- _DATA EXTRACT_
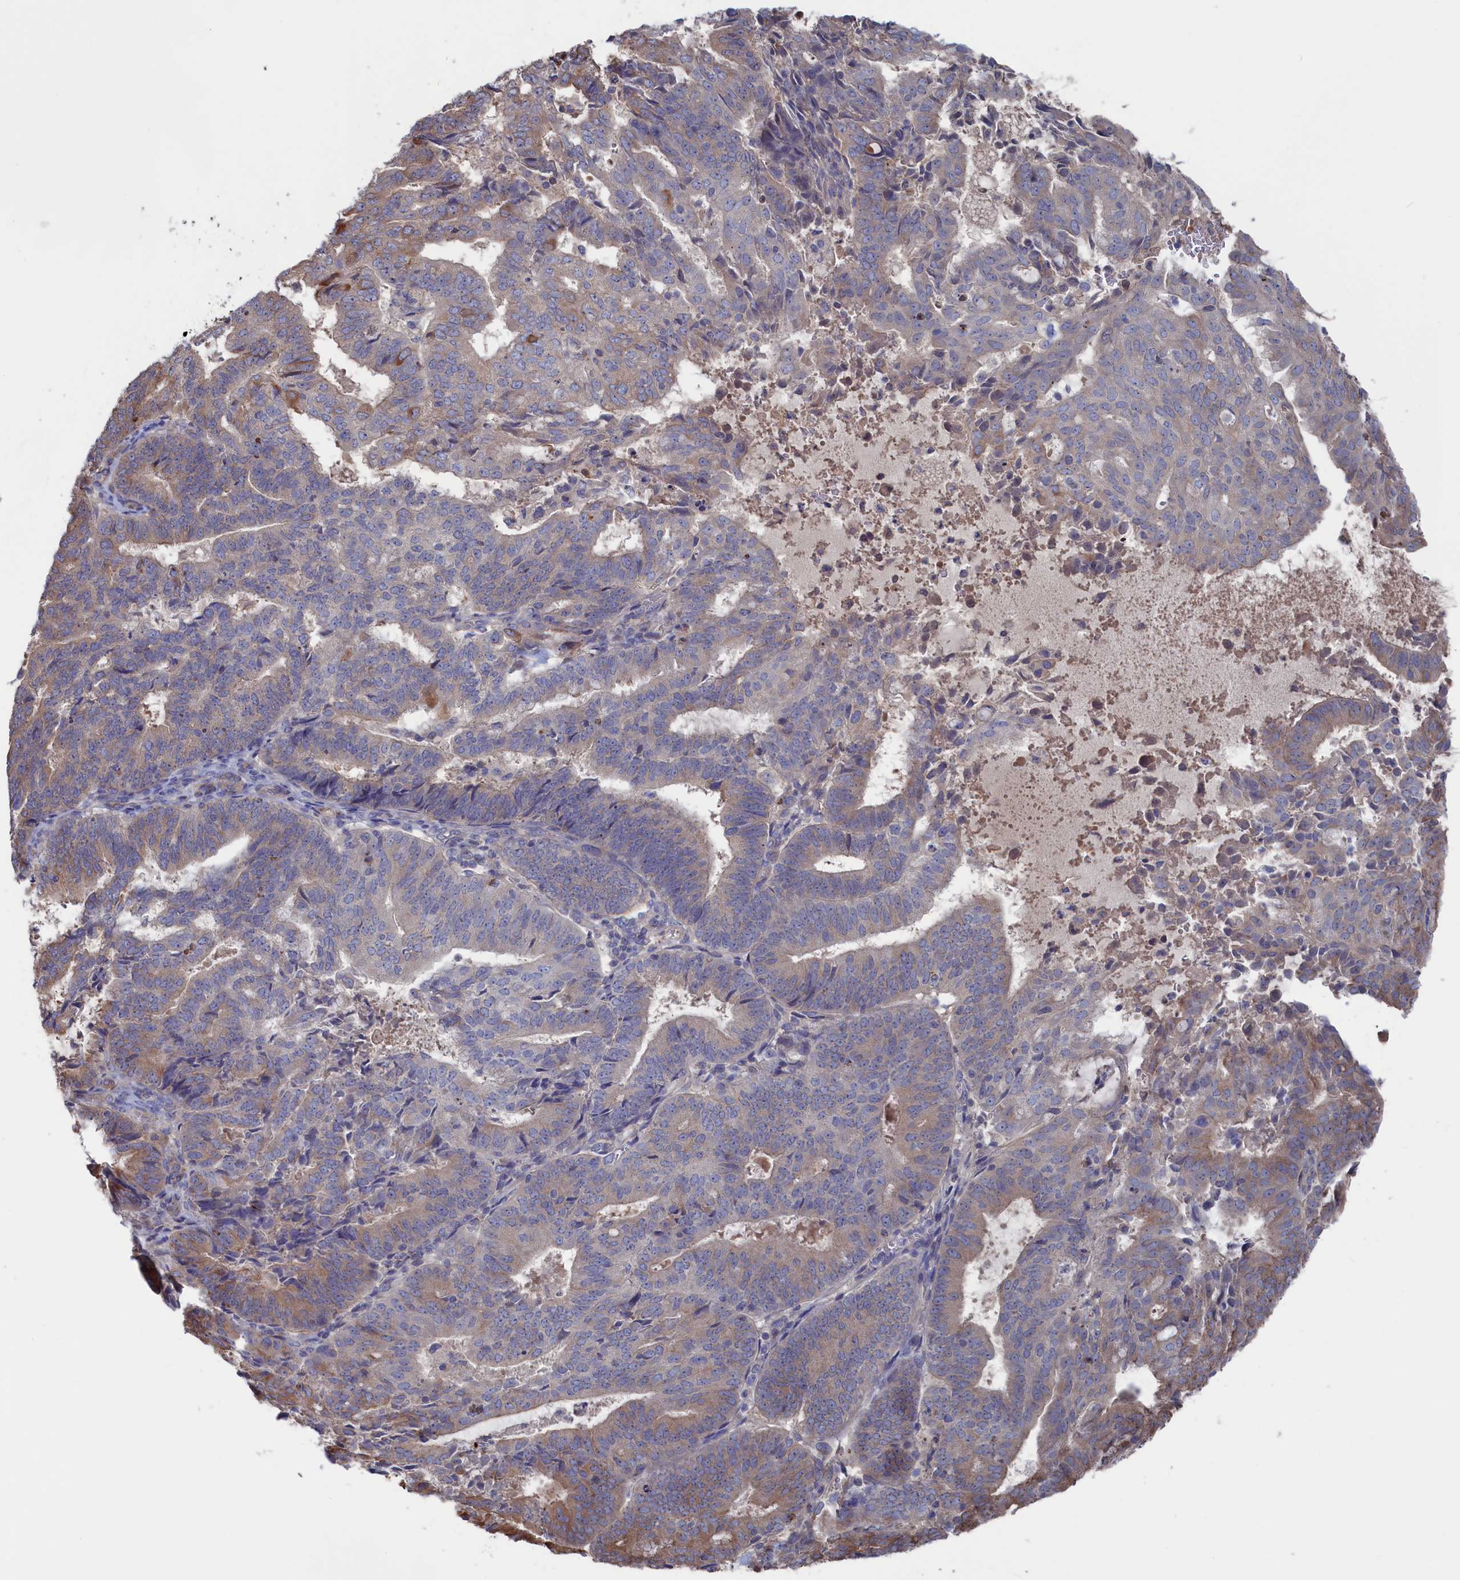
{"staining": {"intensity": "weak", "quantity": "25%-75%", "location": "cytoplasmic/membranous"}, "tissue": "endometrial cancer", "cell_type": "Tumor cells", "image_type": "cancer", "snomed": [{"axis": "morphology", "description": "Adenocarcinoma, NOS"}, {"axis": "topography", "description": "Endometrium"}], "caption": "A low amount of weak cytoplasmic/membranous staining is seen in approximately 25%-75% of tumor cells in endometrial cancer tissue. (DAB = brown stain, brightfield microscopy at high magnification).", "gene": "NUTF2", "patient": {"sex": "female", "age": 70}}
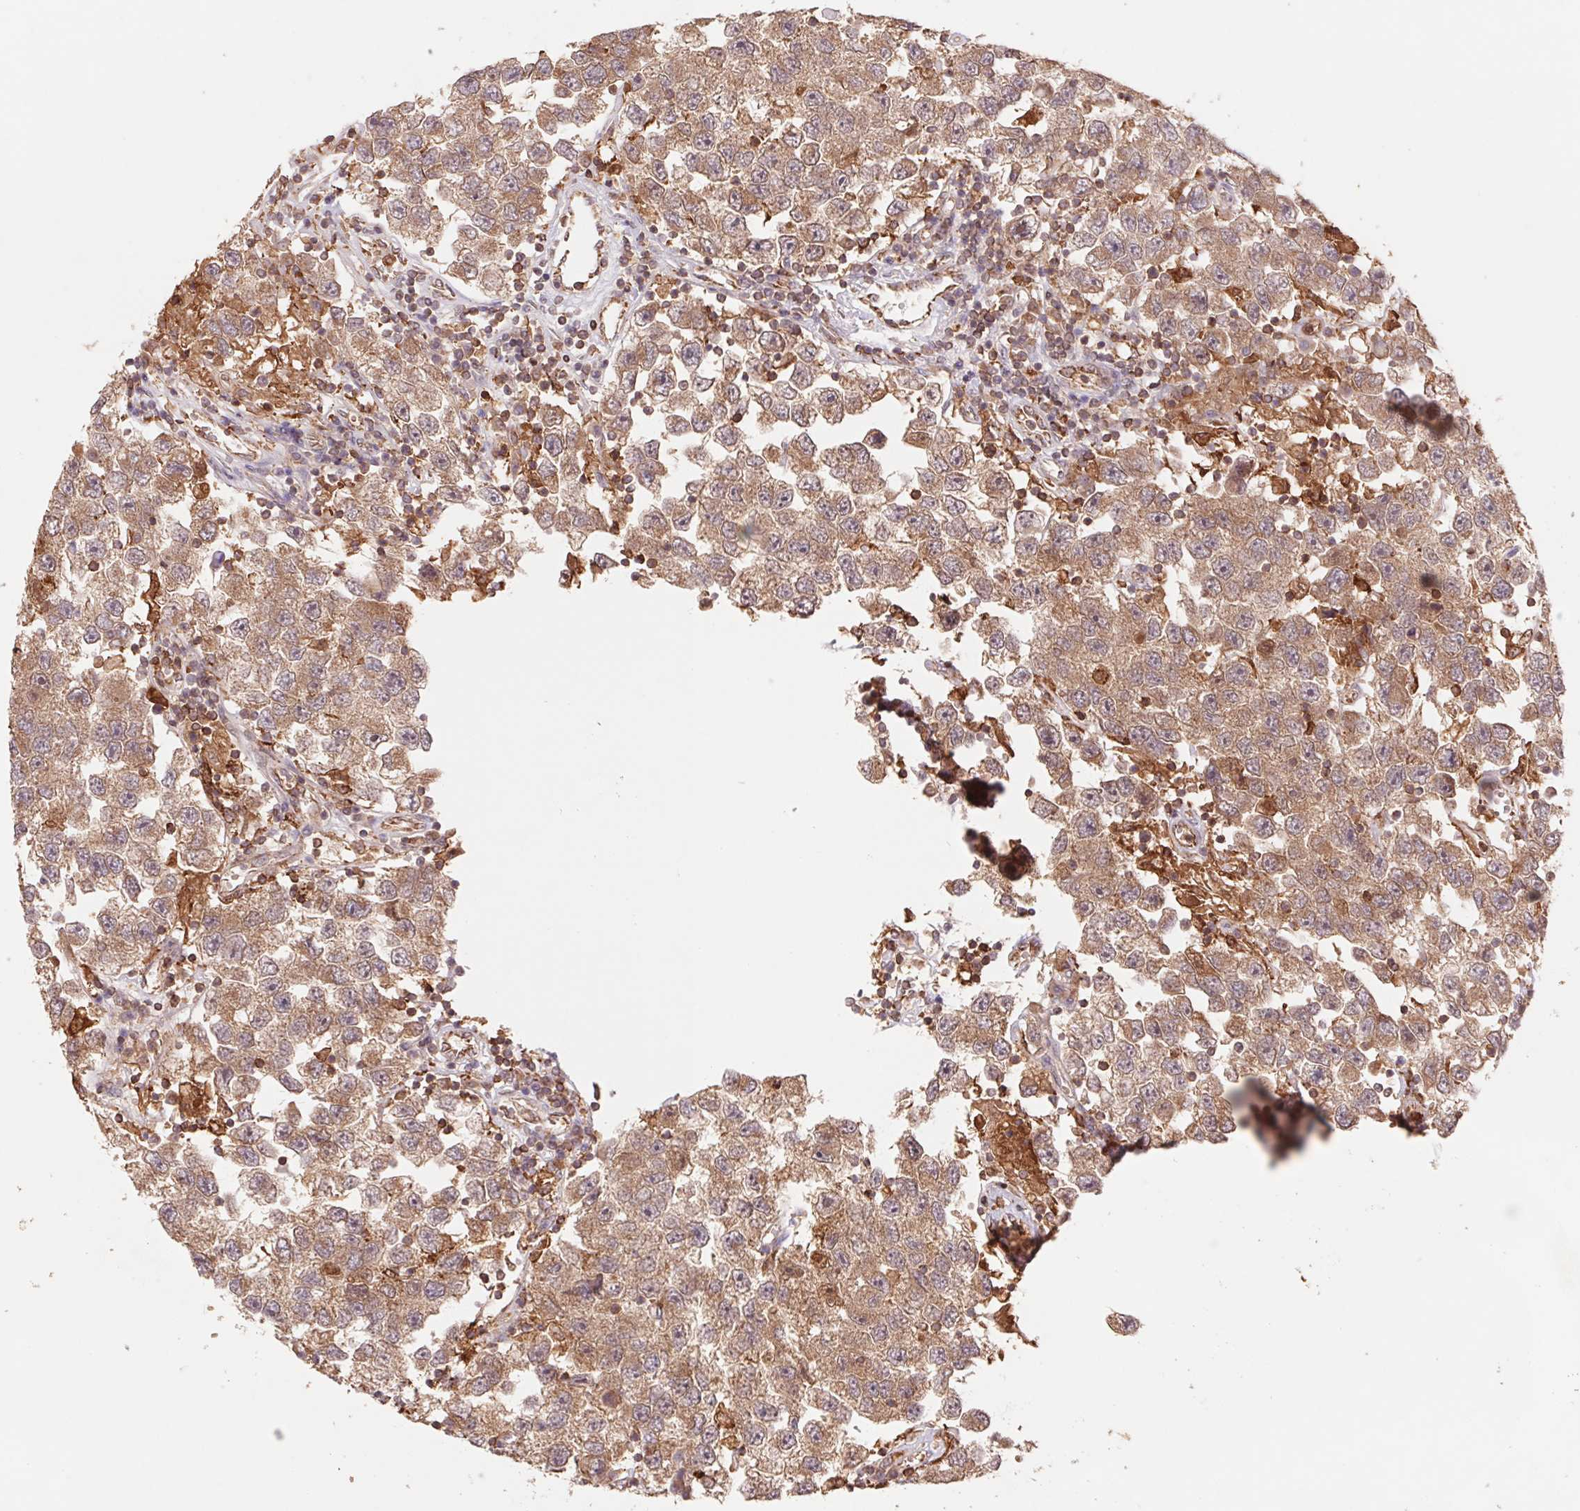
{"staining": {"intensity": "moderate", "quantity": ">75%", "location": "cytoplasmic/membranous"}, "tissue": "testis cancer", "cell_type": "Tumor cells", "image_type": "cancer", "snomed": [{"axis": "morphology", "description": "Seminoma, NOS"}, {"axis": "topography", "description": "Testis"}], "caption": "Testis cancer (seminoma) was stained to show a protein in brown. There is medium levels of moderate cytoplasmic/membranous positivity in approximately >75% of tumor cells.", "gene": "URM1", "patient": {"sex": "male", "age": 26}}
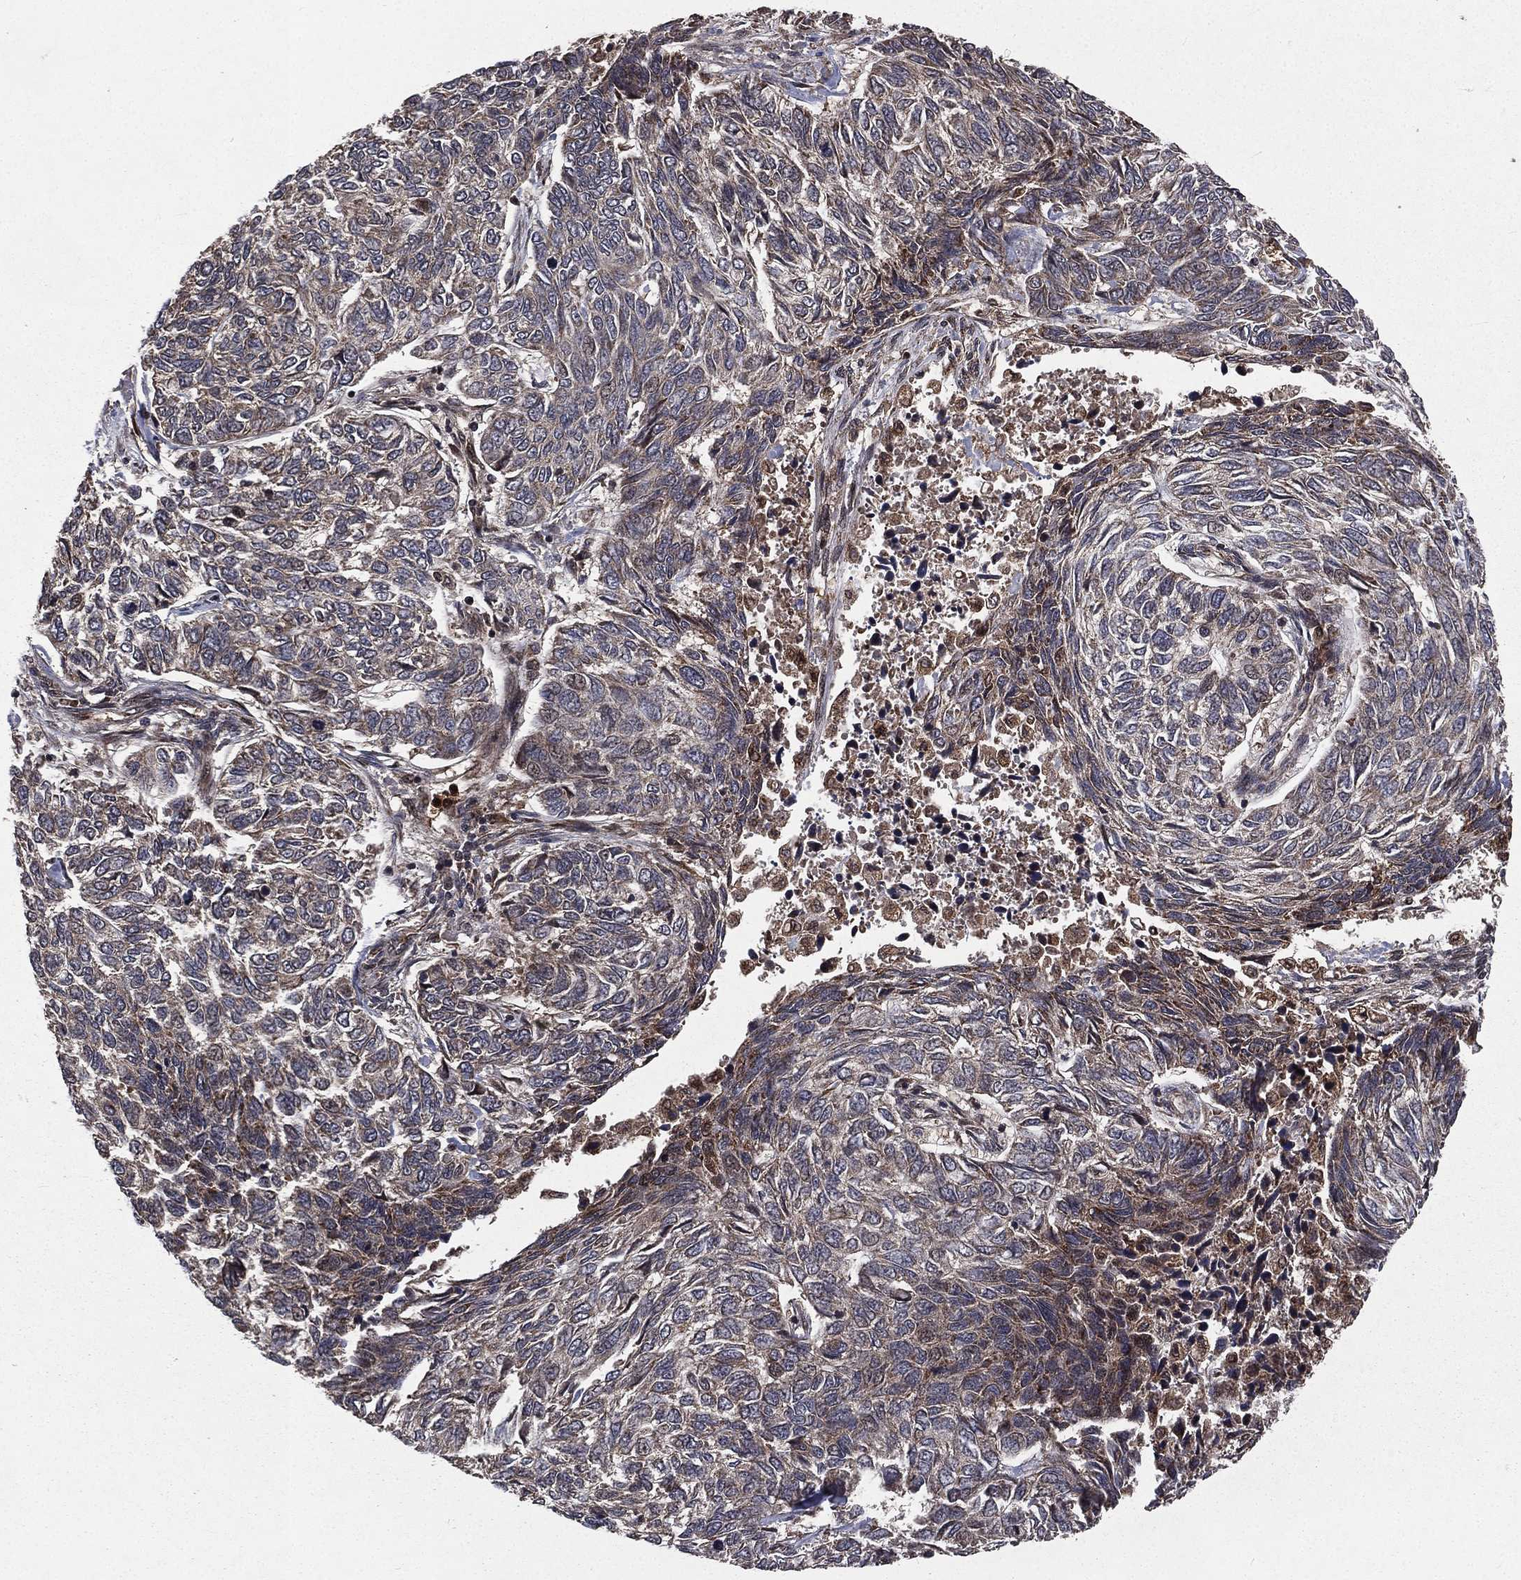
{"staining": {"intensity": "weak", "quantity": "25%-75%", "location": "cytoplasmic/membranous"}, "tissue": "skin cancer", "cell_type": "Tumor cells", "image_type": "cancer", "snomed": [{"axis": "morphology", "description": "Basal cell carcinoma"}, {"axis": "topography", "description": "Skin"}], "caption": "Immunohistochemistry (IHC) histopathology image of neoplastic tissue: skin cancer stained using IHC exhibits low levels of weak protein expression localized specifically in the cytoplasmic/membranous of tumor cells, appearing as a cytoplasmic/membranous brown color.", "gene": "LENG8", "patient": {"sex": "female", "age": 65}}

- _WHAT YOU ARE ASKED TO DO_
Restate every line above exactly, omitting images.

- _ANSWER TO THE EXERCISE_
{"staining": {"intensity": "weak", "quantity": "25%-75%", "location": "cytoplasmic/membranous"}, "tissue": "endometrial cancer", "cell_type": "Tumor cells", "image_type": "cancer", "snomed": [{"axis": "morphology", "description": "Adenocarcinoma, NOS"}, {"axis": "topography", "description": "Endometrium"}], "caption": "A low amount of weak cytoplasmic/membranous staining is seen in approximately 25%-75% of tumor cells in endometrial cancer tissue. (DAB = brown stain, brightfield microscopy at high magnification).", "gene": "NUTF2", "patient": {"sex": "female", "age": 70}}
{"staining": {"intensity": "moderate", "quantity": ">75%", "location": "cytoplasmic/membranous"}, "tissue": "testis cancer", "cell_type": "Tumor cells", "image_type": "cancer", "snomed": [{"axis": "morphology", "description": "Seminoma, NOS"}, {"axis": "topography", "description": "Testis"}], "caption": "Testis cancer (seminoma) was stained to show a protein in brown. There is medium levels of moderate cytoplasmic/membranous positivity in approximately >75% of tumor cells.", "gene": "URM1", "patient": {"sex": "male", "age": 26}}
{"staining": {"intensity": "weak", "quantity": "25%-75%", "location": "cytoplasmic/membranous"}, "tissue": "skin cancer", "cell_type": "Tumor cells", "image_type": "cancer", "snomed": [{"axis": "morphology", "description": "Basal cell carcinoma"}, {"axis": "topography", "description": "Skin"}], "caption": "Immunohistochemistry (IHC) histopathology image of neoplastic tissue: skin cancer stained using IHC exhibits low levels of weak protein expression localized specifically in the cytoplasmic/membranous of tumor cells, appearing as a cytoplasmic/membranous brown color.", "gene": "LENG8", "patient": {"sex": "female", "age": 65}}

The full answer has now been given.